The erosion rate of Niagara Falls indicates an age of 7,000 to 10,000 years.
Legitimate geologists actually do seem to date Niagara Falls at somewhere between 7,000 and 10,000 years. The question is why creationists would think this important. There appear to be two primary uses to which creationists put the age of Niagara Falls: (i) as evidence for a young Earth; (ii) as an example of uniformitarianism gone awry.
I. Is Niagara Falls evidence for a young Earth?
The age of Niagara Falls often is included in creationist lists of putative evidences for a young Earth. These lists usually appear to be summaries of work by creationist Kent Hovind, such as this one, paraphrasing statements in one of his DVDs:
Niagara Falls has only moved 7 miles. All the textbooks agree, Niagara Falls has moved about 7 miles; this one says, 7 1/2 miles. Well, at 4 or 5 feet a year, that would be 9900 years, that is correct! But I have a question, Niagara Falls is right there right now, it used to be up here, it has moved south 7 miles. If the earth is billions of years old, why has it not moved all the way to Lake Erie by now or clear to Florida for that matter? Why is Niagara Falls right there? (Anonymous 2013)
This is a very strange line of argument, since it quite obviously does no violence to mainstream geology to accept that the Earth is older than Niagara Falls. Arguing that the Earth cannot be older than Niagara Falls is like arguing that a man cannot be older than a wrinkle on his brow. Asking "If the earth is billions of years old, why hasn't Niagara Falls receded further?" is on par with asking, "If the earth is billions of years old, why hasn't my hairline receded further?"
II. Consistency with a young Earth?
Not all creationists who write about Niagara Falls argue along Hovind's lines. Morris (2003), for instance, merely argues that the recorded erosion rate of Niagara Falls, supplemented with additional assumptions about Noah's Flood, yields an age for the Falls that is consistent with the young-earth interpretation of Biblical chronology. This is a different, and far better, argument than Hovind's argument from a young Niagara Falls to a young Earth, though it still fails due to the evidence against a worldwide Noachian Flood. It is perhaps worth noting that, of course, young-earthers who are willing to be a little bit flexible beyond the normal 6,000 years to which Morris seems committed here, need not invoke Noah's Flood at all.
III. Does Niagara Falls refute uniformitarianism?

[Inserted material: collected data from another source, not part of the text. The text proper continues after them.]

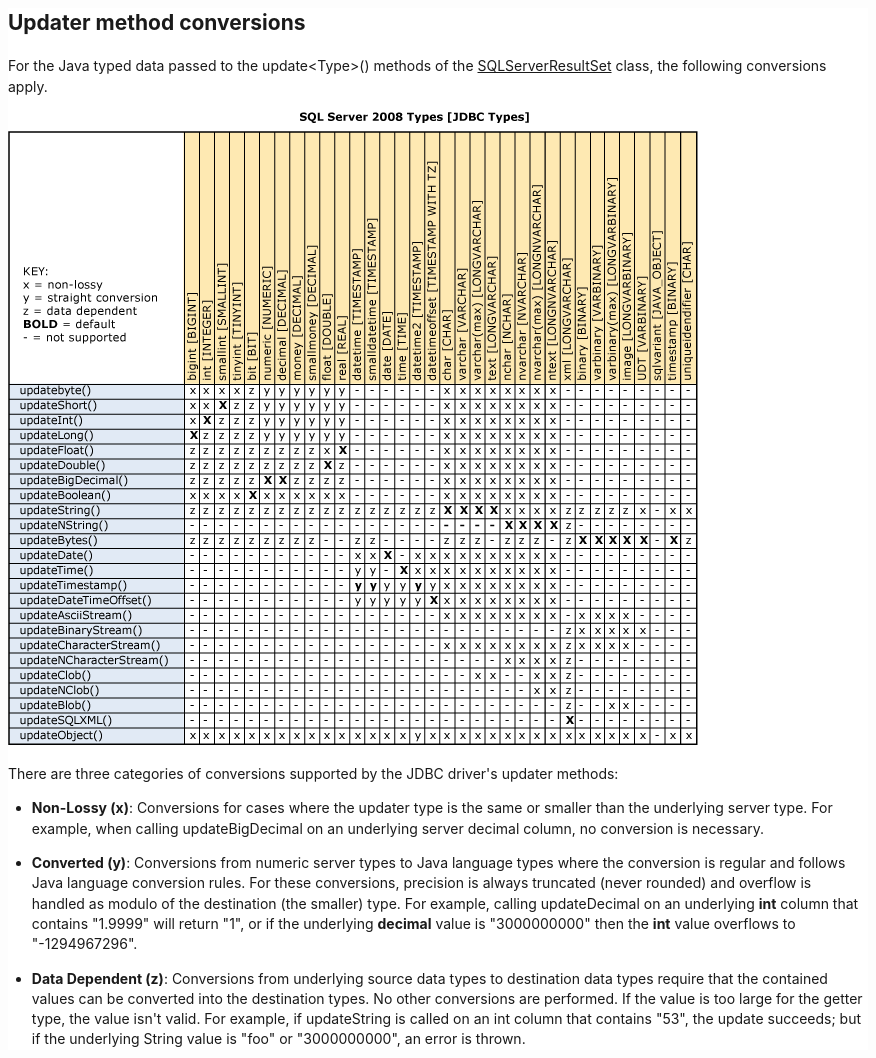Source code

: ## Updater method conversions

For the Java typed data passed to the update\<Type>() methods of the [SQLServerResultSet](../../connect/jdbc/reference/sqlserverresultset-class.md) class, the following conversions apply.

![JDBCUpdaterConversions](../../connect/jdbc/media/jdbc_jdbcupdatterconversions.gif "JDBCUpdaterConversions")

There are three categories of conversions supported by the JDBC driver's updater methods:

- **Non-Lossy (x)**: Conversions for cases where the updater type is the same or smaller than the underlying server type. For example, when calling updateBigDecimal on an underlying server decimal column, no conversion is necessary.

- **Converted (y)**: Conversions from numeric server types to Java language types where the conversion is regular and follows Java language conversion rules. For these conversions, precision is always truncated (never rounded) and overflow is handled as modulo of the destination (the smaller) type. For example, calling updateDecimal on an underlying **int** column that contains "1.9999" will return "1", or if the underlying **decimal** value is "3000000000" then the **int** value overflows to "-1294967296".

- **Data Dependent (z)**: Conversions from underlying source data types to destination data types require that the contained values can be converted into the destination types. No other conversions are performed. If the value is too large for the getter type, the value isn't valid. For example, if updateString is called on an int column that contains "53", the update succeeds; but if the underlying String value is "foo" or "3000000000", an error is thrown.
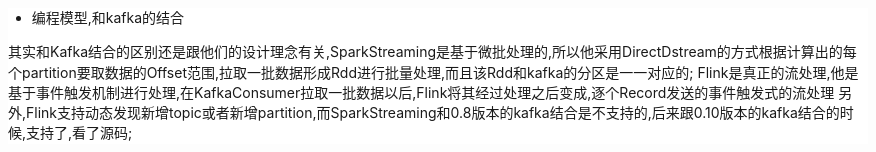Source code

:- 编程模型,和kafka的结合

其实和Kafka结合的区别还是跟他们的设计理念有关,SparkStreaming是基于微批处理的,所以他采用DirectDstream的方式根据计算出的每个partition要取数据的Offset范围,拉取一批数据形成Rdd进行批量处理,而且该Rdd和kafka的分区是一一对应的;
 Flink是真正的流处理,他是基于事件触发机制进行处理,在KafkaConsumer拉取一批数据以后,Flink将其经过处理之后变成,逐个Record发送的事件触发式的流处理
 另外,Flink支持动态发现新增topic或者新增partition,而SparkStreaming和0.8版本的kafka结合是不支持的,后来跟0.10版本的kafka结合的时候,支持了,看了源码;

Niagara Falls also gives Morris (2003) an opportunity to attack uniformitarianism. In the nineteenth century, the great geologist Charles Lyell estimated the erosion rate of Niagara Falls at about one foot per year, from which he drew an inflated approximate age of 35,000 years for the Falls. Aside from the sneer that "Lyell's work at Niagara accomplished its main goal, that of calling Scripture into question," (Morris 2003:iv) Morris appears to see Lyell's estimate as just one more example of uniformitarian assumptions leading to incorrect answers. It is unclear what to make of such a perception by Morris, since the geologists who corrected Lyell's estimate didn't use principles very different from his: they just had access to better data which established a faster erosion rate. If there is anything to be indicted here, it is Lyell's data (or, at worst, Lyell's method of collecting data); nothing about Lyell's estimate or the subsequent corrections has any negative impact on uniformitarianism.
Anonymous. 2013. Scientific evidence for a young Earth. www.truthingenesis.com/2013/01/03/scientific-evidence-for-a-young-earth/. Spotted 21 Nov 2014.
Morris JD. 2003. Dating Niagara Falls. Impact #359. Institute for Creation Research.